Opinião
Pela crítica do que já foi
São duas mulheres em cena, entretanto, elas se tornam várias ao longo do espetáculo. É nesse virar vários que a opção de um levante nos mobiliza e nos convida.
gabriel m. barros
Escrevo sobre uma peça que assisti dia 1º de novembro, que esteve em cartaz apenas em um final de semana, de uma companhia escocesa e do Reino Unido. A distância temporal e a impossibilidade de que outras pessoas a assistam acendeu o lume se devo ou não registrar as inquietações derivadas da peça. Bom, creio que as inquietações venceram.
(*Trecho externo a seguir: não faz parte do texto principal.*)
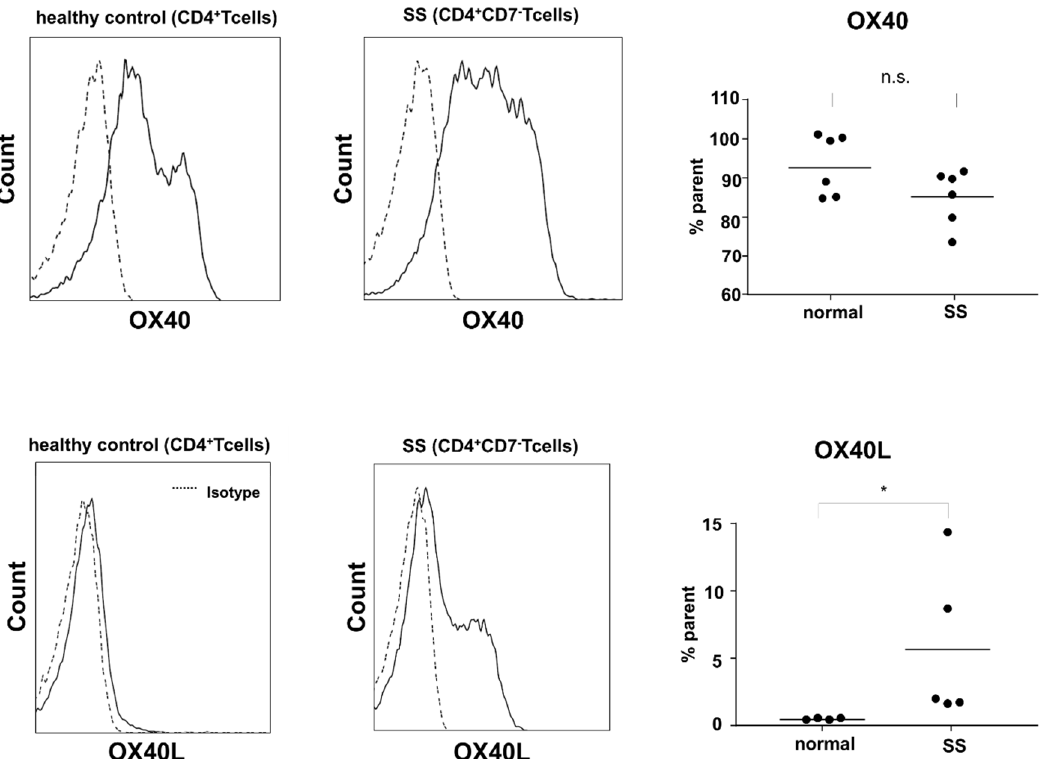
Figure 3. OX40 and OX40L expression was analyzed by flow cytometry in CD4 + CD7 − T cells from 6 S é zary syndrome (SS) patients and CD4 + T cells from 6 healthy controls. Comparison of OX40 and OX40L-positive cell ratios in peripheral blood CD4 + CD7 − T cells in patients with SS or in healthy controls peripheral blood CD4 + T cells. n.s.: not significant. * p < 0.05.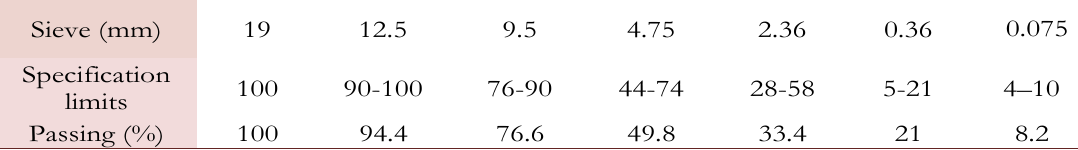
Table 2: Grading of the aggregates used in this study.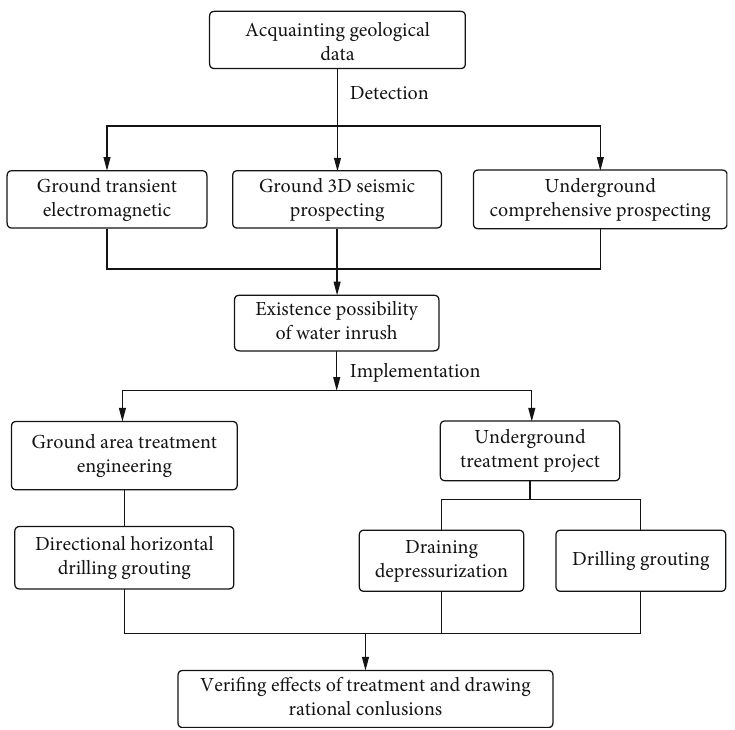
Figure 2: Flow chart of water inrush hazard prevention and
Que se vale ainda duas coisas para a continuidade das inquietações levantadas com a peça: A maior chacina que este país já vivenciou se deu na semana em que assisti a peça (dia 28/10); na continuidade dos debates sobre o ocorrido, o ex-secretário de segurança de São Paulo, o deputado Derrite, responsável por algumas atrocidades no litoral paulista, assume a relatoria do projeto de lei (PL) antifacção e que tem sido desastrosa a sua atuação, uma vez que conhece o caminho da violência e da morte e não do combate inteligente.
Esses fatores somados dialogam profundamente com a peça Through the mud (em tradução “atravessando o lodo”). A peça dirigida por Caitlin Skinner, conta com a escrita, composição musical e atuação de ApphiaCampbell (que dentre as várias personagens, interpreta a pantera negra Assata Shakur), e também atuação de Tinashe Warikandwa.
Sem esgotar a profundidade da peça, ela conta a história fictícia de Ambrosia Rollins, uma graduanda que se vê envolvida nos protestos do Black Lives Matter estadunidense ocorrido em 2014 e nesse processo vê similaridades e diálogo com a luta vivenciada por AssataShakur, num processo que envolve o reconhecimento dos desmandos do Estado e da luta pela própria liberdade.
Todo o processo da encenação é encadeado pelo canto das duas atrizes, com músicas que lembram o blues e o gospel americano. Também há registros de áudio da imprensa americana relatando o ocorrido e de intelectualidades negras. Nesse cruzamento entre presente e passado, que são acuados pelo terrorismo de Estado, a opção por vezes parece ser a de recuar, de se esconder, contudo a urgência de posicionamento e de resposta para tantas injustiças se torna um imperativo.
São duas mulheres em cena, entretanto, elas se tornam várias ao longo do espetáculo. É nesse virar vários que a opção de um levante nos mobiliza e nos convida.
Diferente do que Aristóteles propunha que o teatro grego trouxesse, que era a ideia de catarse, em que os espectadores passam do terror para a purgação com aquilo que assistem., o teatro contemporâneo parece indicar para outro lugar: há terror sim, mas não seremos purgados, é como se o convite fosse para que despertemos, nos posicionemos.
Há várias companhias brasileiras nesse esforço contínuo não apenas de nos sensibilizar e ativar alguma empatia para com a dor do outro, mas de nos mobilizar a fazer mais, a sermos inconformados com o que se apresenta para nós e para a sociedade. Nesse sentido, a arte tem sido ferramenta fulcral para a nossa compreensão de que o presente, tal qual se estrutura hoje, não vale, daí a urgência de transformá-lo com nossas ações diárias.